Dans l'extrait sur le devoir et le bonheur, quels mots sont immédiatement suivis d'un astérisque ?

> [Extrait]
____

Le Devoir Et Le Bonheur III
Le Devoir Et Le Bonheur III
Le Devoir Et Le Bonheur III
Dans le programme de Terminale, la question de la morale est interprétée comme question du devoir;
et c'est bien ainsi qu'on se représente les choses aujourd'hui. Si je tente de me représenter mon devoir, et
tout simplement le fait d'avoir des devoirs, je vais penser à des devoirs que j'ai vis à vis d'autrui, comme
par exemple être honnête avec lui et ne pas lui mentir etc. Cela n'exclut naturellement pas que j'aie aussi
des devoirs vis à vis de moi-même. L'existence de devoirs est étroitement corrélée à la responsabilité, i.e.
au fait que la responsabilité d'une action puisse être attribuée à un sujet: c'est la raison même pour
laquelle on fait de la liberté, au sens métaphysique et moral du libre arbitre, la condition
transcendantale* de la morale, comme condition de l'imputabilité des actions. Par morale, on entendra
alors la norme du libre agir, étant entendu que pour un être rationnel, il y aura nécessairement une telle
norme du libre agir, quelle qu'elle soit.
De ce point de vue, la tâche de la philosophie est de fonder une telle norme*, i.e. un tel devoir. La
religion, en proposant un tel fondement sur la base de la Révélation, l'en a longtemps affranchie. C'est
pourquoi l'on trouve les tentatives philosophiques les plus radicales pour fonder la morale soit avant ou
en dehors de toute Révélation (comme les Commandements de Moïse), soit après ou en dehors d'une
société fondée rigoureusement sur la religion: donc, dans le monde païen grec, ou au siècle des Lumières.
La symétrie n'est toutefois pas parfaite, car le monde antique ne connaît le devoir que comme usage
(coutume légitimée par la Tradition), tandis que la modernité tente de sauver le devoir de la mise en
question de la foi (cf. Brochard p.546). Soucieuse de sauver dans l'héritage chrétien une morale qui nous
oblige vis à vis d'autrui, la modernité définira une morale du devoir altruiste* (II). La morale antique nous
frappe par la façon singulière dont elle combine la certitude du Bien universel et le souci de soi (I): le
bonheur, comme critère du Bien, en émerge, en un singulier contraste avec la morale du devoir pur.

____

> [Données brutes]
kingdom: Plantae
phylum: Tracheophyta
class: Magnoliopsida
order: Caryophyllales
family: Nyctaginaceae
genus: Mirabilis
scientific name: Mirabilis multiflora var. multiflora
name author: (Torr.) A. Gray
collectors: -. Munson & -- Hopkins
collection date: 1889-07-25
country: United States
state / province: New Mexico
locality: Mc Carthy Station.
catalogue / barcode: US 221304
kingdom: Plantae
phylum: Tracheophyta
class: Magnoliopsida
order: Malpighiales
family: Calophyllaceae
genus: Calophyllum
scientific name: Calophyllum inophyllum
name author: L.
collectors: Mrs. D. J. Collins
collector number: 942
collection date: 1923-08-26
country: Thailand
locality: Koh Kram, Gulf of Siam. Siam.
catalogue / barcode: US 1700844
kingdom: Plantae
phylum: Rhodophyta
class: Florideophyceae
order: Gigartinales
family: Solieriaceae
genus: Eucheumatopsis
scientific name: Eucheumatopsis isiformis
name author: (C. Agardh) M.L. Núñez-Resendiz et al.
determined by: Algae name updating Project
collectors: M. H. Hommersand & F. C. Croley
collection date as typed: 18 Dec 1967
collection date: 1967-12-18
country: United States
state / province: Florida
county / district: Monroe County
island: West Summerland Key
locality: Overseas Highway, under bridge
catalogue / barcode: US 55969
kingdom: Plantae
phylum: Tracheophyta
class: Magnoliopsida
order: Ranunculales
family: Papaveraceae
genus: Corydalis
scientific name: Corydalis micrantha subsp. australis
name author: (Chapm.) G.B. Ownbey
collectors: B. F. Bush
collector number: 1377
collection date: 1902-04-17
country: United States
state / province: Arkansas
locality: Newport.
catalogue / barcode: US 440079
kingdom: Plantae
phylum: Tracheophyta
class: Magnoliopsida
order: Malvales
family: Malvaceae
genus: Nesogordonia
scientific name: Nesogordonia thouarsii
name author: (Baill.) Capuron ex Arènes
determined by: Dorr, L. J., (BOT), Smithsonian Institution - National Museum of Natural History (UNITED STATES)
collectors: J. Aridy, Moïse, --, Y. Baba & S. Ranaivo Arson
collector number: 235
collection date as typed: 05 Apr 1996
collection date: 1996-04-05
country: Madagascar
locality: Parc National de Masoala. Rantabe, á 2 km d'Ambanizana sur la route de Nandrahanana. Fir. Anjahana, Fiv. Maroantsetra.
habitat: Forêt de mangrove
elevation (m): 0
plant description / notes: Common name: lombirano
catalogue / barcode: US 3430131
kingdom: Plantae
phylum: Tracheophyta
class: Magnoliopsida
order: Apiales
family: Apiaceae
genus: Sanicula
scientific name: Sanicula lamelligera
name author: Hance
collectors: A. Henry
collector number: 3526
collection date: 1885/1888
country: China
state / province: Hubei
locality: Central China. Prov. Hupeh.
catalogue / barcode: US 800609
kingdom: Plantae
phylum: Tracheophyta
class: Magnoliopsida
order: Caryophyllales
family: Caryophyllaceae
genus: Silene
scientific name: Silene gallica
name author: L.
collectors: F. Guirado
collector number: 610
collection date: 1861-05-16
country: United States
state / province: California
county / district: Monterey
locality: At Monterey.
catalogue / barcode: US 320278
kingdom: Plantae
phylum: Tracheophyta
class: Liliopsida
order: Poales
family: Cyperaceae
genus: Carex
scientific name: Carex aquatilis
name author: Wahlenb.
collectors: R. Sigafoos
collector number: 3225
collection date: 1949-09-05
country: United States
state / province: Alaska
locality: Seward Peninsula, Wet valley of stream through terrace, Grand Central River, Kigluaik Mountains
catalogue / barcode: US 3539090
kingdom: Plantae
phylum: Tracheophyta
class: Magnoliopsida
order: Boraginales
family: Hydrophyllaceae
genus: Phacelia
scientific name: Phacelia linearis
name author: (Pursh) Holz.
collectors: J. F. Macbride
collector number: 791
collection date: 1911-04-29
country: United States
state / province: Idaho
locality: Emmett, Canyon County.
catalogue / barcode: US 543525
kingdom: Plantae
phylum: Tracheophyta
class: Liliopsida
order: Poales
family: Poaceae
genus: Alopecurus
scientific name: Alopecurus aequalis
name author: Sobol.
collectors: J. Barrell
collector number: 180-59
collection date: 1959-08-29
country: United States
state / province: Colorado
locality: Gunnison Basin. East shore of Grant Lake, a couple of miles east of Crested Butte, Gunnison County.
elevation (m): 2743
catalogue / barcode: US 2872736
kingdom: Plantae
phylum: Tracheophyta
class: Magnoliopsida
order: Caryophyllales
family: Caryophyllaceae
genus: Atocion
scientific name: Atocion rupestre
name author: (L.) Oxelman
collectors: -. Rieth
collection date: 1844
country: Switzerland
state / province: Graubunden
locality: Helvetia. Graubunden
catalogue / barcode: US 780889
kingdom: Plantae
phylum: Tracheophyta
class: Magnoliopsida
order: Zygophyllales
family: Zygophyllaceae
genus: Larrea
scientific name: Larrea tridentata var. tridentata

____

> [Solution proposée]
transcendantale, norme, altruiste